::: Предоставленный текст :::
В 1879 году меня постигло жестокое семейное несчастье, породившее во мне одновременно и невольное родственное самолюбие и чувство русского гражданина и строгое миросозерцание судьи. Оно обрушилось на меня в момент тяжелой болезни, последовавшей за смертью моего отца, и вызвало временный паралич языка и верхней части тела. В это время, еще слабый от болезни, я должен был по какому-то делу быть у министра Набокова. Он не мог не коснуться больного вопроса, но при этом сказал мне: "Когда я доложил государю о происшедшем, он спросил меня, имеет ли это какое-либо отношение к вам, и, узнав, что имеет и самое близкое, сказал мне: "Передай ему от меня, что хотя я и сердит на него за дело Засулич, но я понимаю, как ему должно быть тяжело теперь, и искренно его сожалею. Скажи ему это!"
Но ближайшие советники государя и разные "командующие на заставах" были менее великодушны, чем он, и, конечно, гораздо более несправедливы, ибо могли быть лучше осведомлены. Не добив меня "мытьем", попробовали применить ко мне "катанье", которое началось почти тотчас после процесса. Председатели московского и петербургского окружных судов ввиду дороговизны столичной жизни уже несколько лет как получали из остатков кредита на личный состав полторы тысячи добавочного содержания. Обыкновенно оно выдавалось после 1 апреля, по заключении сметы. Я был, однако, лишен этой прибавки, и она стала производиться председателю суда лишь через четыре года, то есть после моего перехода с этого места.
Усталый душевно, я уехал на Пасху в Харьков, где, впрочем, напрасно искал отдохновения среди друзей. Их расспросы и бесконечные разговоры о деле тяготели меня, а в некоторых я замечал тот начавшийся отлив добрых и искренних ко мне отношений, который разлился потом на широком пространстве. Так, прокурор палаты Мечников, в котором я привык видеть самостоятельного судебного деятеля, неожиданно поразил меня заявлением, что удивляется, как я, при моем уме, полез в такое дело, имея право и возможность оставить его на руках одного из товарищей и предоставив последнему "отправляться вместе с делом к черту". Слухи о том, что студенты замышляют демонстративно выразить мне свое сочувствие, заставили меня поспешить отъездом из Харькова.
::: Предоставленные данные :::
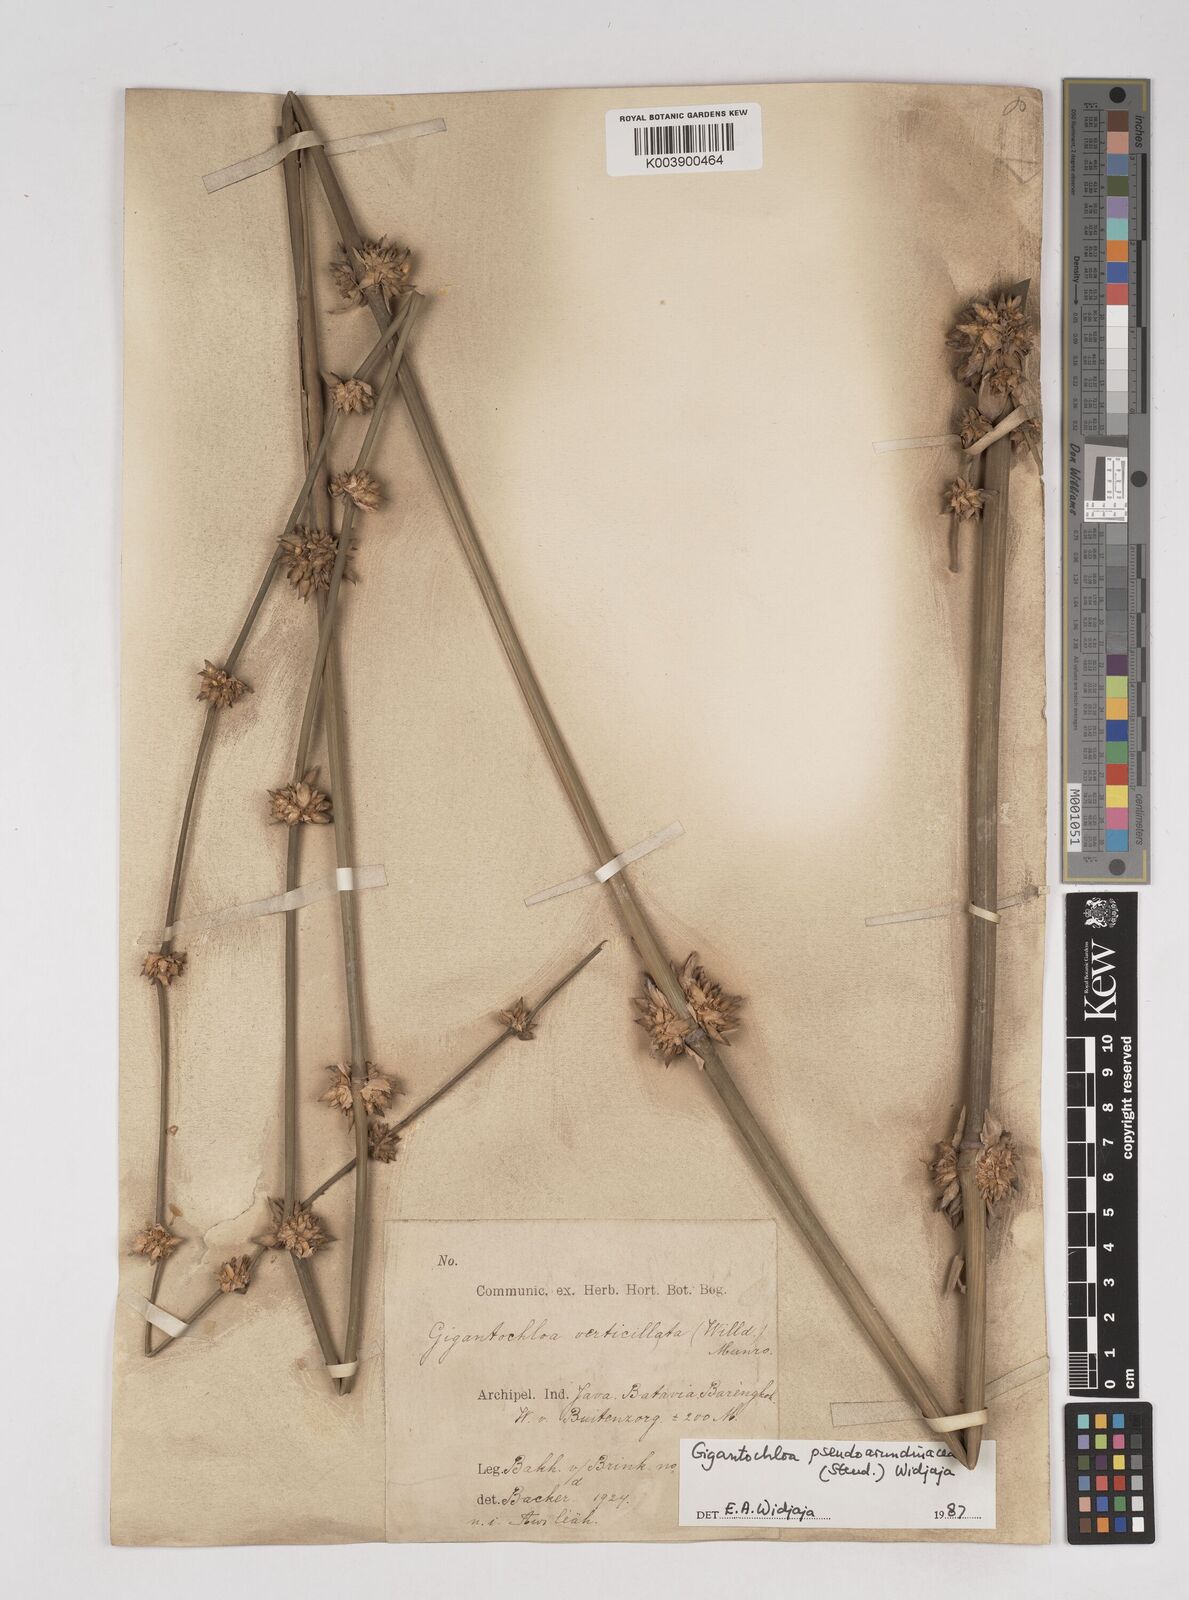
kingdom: Plantae
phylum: Tracheophyta
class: Liliopsida
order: Poales
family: Poaceae
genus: Gigantochloa
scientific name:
:::
* _Что сделать_:
a - Перепишите из отрывка о деле Засулич фрагмент, начиная со слов «Но ближайшие советники» и далее до слов «с этого места.» включительно.
b - Определите, согласуется ли с отрывком о деле Засулич каждое из утверждений ниже. Ответьте «да» или «нет» и точно процитируйте решающие слова отрывка.
(i) Добавочное содержание стали выплачивать председателю суда только через четыре года.
(ii) На Пасху автор отрывка уехал в Москву.
(iii) Государь передал через министра Набокова, что искренно сожалеет об авторе отрывка.
c - Пожалуйста, продолжите отрывок о деле Засулич с того места, где он заканчивается.

* _Письменные ответы_:
a -
Но ближайшие советники государя и разные "командующие на заставах" были менее великодушны, чем он, и, конечно, гораздо более несправедливы, ибо могли быть лучше осведомлены. Не добив меня "мытьем", попробовали применить ко мне "катанье", которое началось почти тотчас после процесса. Председатели московского и петербургского окружных судов ввиду дороговизны столичной жизни уже несколько лет как получали из остатков кредита на личный состав полторы тысячи добавочного содержания. Обыкновенно оно выдавалось после 1 апреля, по заключении сметы. Я был, однако, лишен этой прибавки, и она стала производиться председателю суда лишь через четыре года, то есть после моего перехода с этого места.

b -
(i) Да: «она стала производиться председателю суда лишь через четыре года».
(ii) Нет: «я уехал на Пасху в Харьков».
(iii) Да: «я понимаю, как ему должно быть тяжело теперь, и искренно его сожалею».

c -
Первое лицо, о котором я услышал, придя в суд по возвращении, был товарищ прокурора Кессель. Еще когда я жил в Казани, он был уже переведен прокурором в Петербург, граф Пален указывал мне на Вебера и Кесселя как на крайне строптивых следователей и заявлял, что в случае каких-либо новых "выходок" последнего, он, если я пожелаю, будет причислен к министерству. Действительно, в Петербурге Кессель проявил себя рядом капризов и пререканий со смиренным товарищем прокурора Случевским 109, причем в этих столкновениях право и судебная правда всегда бывали на стороне последнего. Но я не допускал и мысли воспользоваться данным мне графом Паленом разрешением и относил все это к неудовлетворенности болезненного самолюбия Кесселя - человека с желчным видом и больной печенью. Ценя его трудолюбие и некоторые теоретические знания, я предложил ему место товарища прокурора, прямо с городским окладом, и затем всегда относился к нему с особым вниманием и даже лаской. Я поручил ему, между прочим, обвинение по серьезному делу Ниппа о похищении купонов городского кредитного общества, и мне смешно вспомнить, с каким чувством радости прочел я весной 1875 года в Воронеже, возвращаясь с дознания по делу Овсянникова, маленькую заметку "Голоса", лестно отозвавшегося о речи Кесселя. Перейдя в министерство, я часто приглашал его на маленькие собрания моих знакомых, откровенно делился с ним мыслями и впечатлениями, рекомендовал его Гарткевичу для подготовительных работ по Уложению о наказаниях и, узнав, что он хандрит и скучает от однообразия своей деятельности, устроил его уполномоченным Красного Креста для сопровождения на место военных действий отряда сестер милосердия, особенно отрекомендовав его организаторше этих отрядов принцессе Евгении Максимилиановне Ольденбургской, которая поэтому приняла его с особой любезностью.